Dès les premières heures de son règne, conscient des attentes, Mohammed VI multiplie les gestes forts, autant de signes de rupture avec les méthodes de son prédécesseur. Dans son premier discours du trône prononcé le 30 juillet 1999, il déclare : « Nous sommes extrêmement attachés à la monarchie constitutionnelle, au multipartisme, au libéralisme économique, à la politique de régionalisation et décentralisation, à l’édification de l’État de droit, à la sauvegarde des droits de l’Homme et des libertés individuelles et collectives, et au maintien de la sécurité et la stabilité pour tous. »
Les paroles sont rapidement suivies par des actes. Des proches de Mohammed VI négocient avec Abraham Serfaty, en exil en France depuis 1991.
Le 30 septembre, deux mois après l’intronisation du nouveau roi, le célèbre opposant retourne s’installer au Maroc. Un mois plus tard, le 9 novembre, Driss Basri, homme lige de Hassan II, indéboulonnable « flic numéro un du royaume », est démis de ses fonctions de ministre de l’Intérieur et écarté du pouvoir. À la fin de ce même mois de novembre 1999, la famille de Mehdi Ben Barka revient pour la première fois au Maroc depuis l’enlèvement et la disparition de l’opposant politique à Paris, le 29 octobre 1965.
Au niveau économique et social, la politique de privatisations et de libéralisation, initiée dès le début des années 1990 par Hassan II est poursuivie et même accélérée.
Les capitaux obtenus grâce aux opérations de privatisation sont davantage consacrés à la relance de l’investissement public, défaillant au royaume depuis des décennies.

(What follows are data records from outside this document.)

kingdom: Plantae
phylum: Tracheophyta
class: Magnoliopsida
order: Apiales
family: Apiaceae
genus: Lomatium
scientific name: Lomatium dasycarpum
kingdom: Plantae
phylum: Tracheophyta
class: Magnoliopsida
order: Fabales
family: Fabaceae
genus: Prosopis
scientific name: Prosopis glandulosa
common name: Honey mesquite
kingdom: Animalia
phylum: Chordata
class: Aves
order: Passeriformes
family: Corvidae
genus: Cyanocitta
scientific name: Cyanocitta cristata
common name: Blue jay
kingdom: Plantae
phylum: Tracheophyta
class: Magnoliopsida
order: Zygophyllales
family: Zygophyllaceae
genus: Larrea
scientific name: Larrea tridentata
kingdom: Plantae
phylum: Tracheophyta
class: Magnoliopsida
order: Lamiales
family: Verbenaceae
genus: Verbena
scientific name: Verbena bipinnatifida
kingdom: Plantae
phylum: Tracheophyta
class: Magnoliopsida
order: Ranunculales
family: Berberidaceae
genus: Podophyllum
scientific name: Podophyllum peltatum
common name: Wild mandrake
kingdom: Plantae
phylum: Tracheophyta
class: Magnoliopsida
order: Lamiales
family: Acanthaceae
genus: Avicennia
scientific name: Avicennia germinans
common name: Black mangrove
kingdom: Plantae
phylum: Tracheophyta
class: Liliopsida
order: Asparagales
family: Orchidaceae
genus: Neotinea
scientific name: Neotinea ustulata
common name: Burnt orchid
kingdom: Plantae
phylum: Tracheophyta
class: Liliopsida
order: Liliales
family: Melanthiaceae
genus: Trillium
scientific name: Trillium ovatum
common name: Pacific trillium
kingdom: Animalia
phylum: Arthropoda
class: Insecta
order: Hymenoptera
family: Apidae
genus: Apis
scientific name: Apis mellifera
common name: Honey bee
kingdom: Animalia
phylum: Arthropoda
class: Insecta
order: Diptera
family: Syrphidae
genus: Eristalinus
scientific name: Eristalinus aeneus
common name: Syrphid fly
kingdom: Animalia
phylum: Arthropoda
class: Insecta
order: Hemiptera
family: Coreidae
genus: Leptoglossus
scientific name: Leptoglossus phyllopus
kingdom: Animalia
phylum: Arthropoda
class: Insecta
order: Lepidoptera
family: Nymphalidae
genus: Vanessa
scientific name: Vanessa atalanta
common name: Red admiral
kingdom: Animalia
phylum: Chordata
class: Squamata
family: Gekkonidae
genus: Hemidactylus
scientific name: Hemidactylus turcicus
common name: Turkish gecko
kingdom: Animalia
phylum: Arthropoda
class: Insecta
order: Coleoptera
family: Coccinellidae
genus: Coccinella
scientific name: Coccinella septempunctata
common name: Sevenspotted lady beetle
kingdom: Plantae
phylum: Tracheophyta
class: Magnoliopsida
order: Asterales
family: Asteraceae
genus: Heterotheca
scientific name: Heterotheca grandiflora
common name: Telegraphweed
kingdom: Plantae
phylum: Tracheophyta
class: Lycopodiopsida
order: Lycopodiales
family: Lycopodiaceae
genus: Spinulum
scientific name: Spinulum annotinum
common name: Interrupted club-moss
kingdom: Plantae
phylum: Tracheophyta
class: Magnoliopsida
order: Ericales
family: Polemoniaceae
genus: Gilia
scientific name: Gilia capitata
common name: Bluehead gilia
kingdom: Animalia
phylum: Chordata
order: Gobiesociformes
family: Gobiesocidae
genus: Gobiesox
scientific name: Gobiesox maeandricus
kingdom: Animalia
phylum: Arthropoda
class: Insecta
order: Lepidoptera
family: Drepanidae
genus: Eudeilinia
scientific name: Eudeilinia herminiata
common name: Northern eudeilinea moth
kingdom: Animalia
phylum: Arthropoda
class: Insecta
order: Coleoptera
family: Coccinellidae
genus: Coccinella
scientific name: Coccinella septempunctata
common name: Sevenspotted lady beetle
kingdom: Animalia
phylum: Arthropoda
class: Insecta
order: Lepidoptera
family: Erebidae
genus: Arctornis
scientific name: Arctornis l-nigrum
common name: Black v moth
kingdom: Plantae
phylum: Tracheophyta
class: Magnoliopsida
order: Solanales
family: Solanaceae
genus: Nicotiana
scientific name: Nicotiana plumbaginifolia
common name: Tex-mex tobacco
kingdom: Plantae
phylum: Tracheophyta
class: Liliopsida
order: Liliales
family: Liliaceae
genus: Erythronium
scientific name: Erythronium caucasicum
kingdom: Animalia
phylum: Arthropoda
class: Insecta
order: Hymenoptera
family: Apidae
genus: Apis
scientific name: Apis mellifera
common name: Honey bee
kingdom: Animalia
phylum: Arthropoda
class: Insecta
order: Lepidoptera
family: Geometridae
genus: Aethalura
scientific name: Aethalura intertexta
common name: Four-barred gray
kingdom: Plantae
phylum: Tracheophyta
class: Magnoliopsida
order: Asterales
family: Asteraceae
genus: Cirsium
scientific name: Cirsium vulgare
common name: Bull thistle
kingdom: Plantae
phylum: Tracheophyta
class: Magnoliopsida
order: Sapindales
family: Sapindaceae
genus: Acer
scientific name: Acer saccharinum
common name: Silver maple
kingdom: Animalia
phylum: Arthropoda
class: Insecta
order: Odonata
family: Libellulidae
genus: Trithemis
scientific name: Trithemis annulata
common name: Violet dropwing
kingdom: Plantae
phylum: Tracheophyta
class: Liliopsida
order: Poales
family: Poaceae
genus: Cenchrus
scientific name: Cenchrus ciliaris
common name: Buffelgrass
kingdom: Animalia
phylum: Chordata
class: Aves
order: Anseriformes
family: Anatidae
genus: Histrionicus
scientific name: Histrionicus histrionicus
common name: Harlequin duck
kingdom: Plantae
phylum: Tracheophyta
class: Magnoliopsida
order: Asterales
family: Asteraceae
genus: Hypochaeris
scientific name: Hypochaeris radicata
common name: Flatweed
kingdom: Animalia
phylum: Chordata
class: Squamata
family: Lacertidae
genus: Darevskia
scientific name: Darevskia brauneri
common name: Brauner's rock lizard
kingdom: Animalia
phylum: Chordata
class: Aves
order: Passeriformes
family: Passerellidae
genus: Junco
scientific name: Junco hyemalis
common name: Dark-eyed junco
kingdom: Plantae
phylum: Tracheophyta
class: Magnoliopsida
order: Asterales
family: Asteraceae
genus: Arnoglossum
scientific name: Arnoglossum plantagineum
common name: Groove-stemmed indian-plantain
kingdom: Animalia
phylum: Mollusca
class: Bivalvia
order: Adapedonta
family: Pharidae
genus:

Dix ans plus tard, où en est le Maroc ?
Le pays jouit plus que jamais d’une excellente image à l’étranger. Le royaume joue de ses atouts pour attirer toujours plus de touristes et d’investisseurs étrangers qui affluent déjà en nombre, assurément sous le charme. En Europe, et en France plus particulièrement – passé commun oblige –, il est impossible de parler du Maroc sans tomber dans les clichés et les raccourcis faciles. L’évocation du royaume chérifien renvoie de façon systématique à certaines images : un taux d’ensoleillement exceptionnel, de belles plages, les cités impériales, Marrakech et sa place Jamaa El F’na, Fès et sa musique sacrée, la gastronomie, les souks, les maisons à patio, les treks dans le désert, les montagnes et les vallées de l’Atlas, etc. Forts de leurs dollars ou euros, de plus en plus de retraités occidentaux, attirés par la qualité de vie que leur offre le royaume, s’y installent. Pour eux, le Maroc est définitivement un pays de cocagne. Les entrepreneurs et les investisseurs étrangers sont, quant à eux, séduits par les bas salaires, les faibles coûts de production et la stabilité du régime.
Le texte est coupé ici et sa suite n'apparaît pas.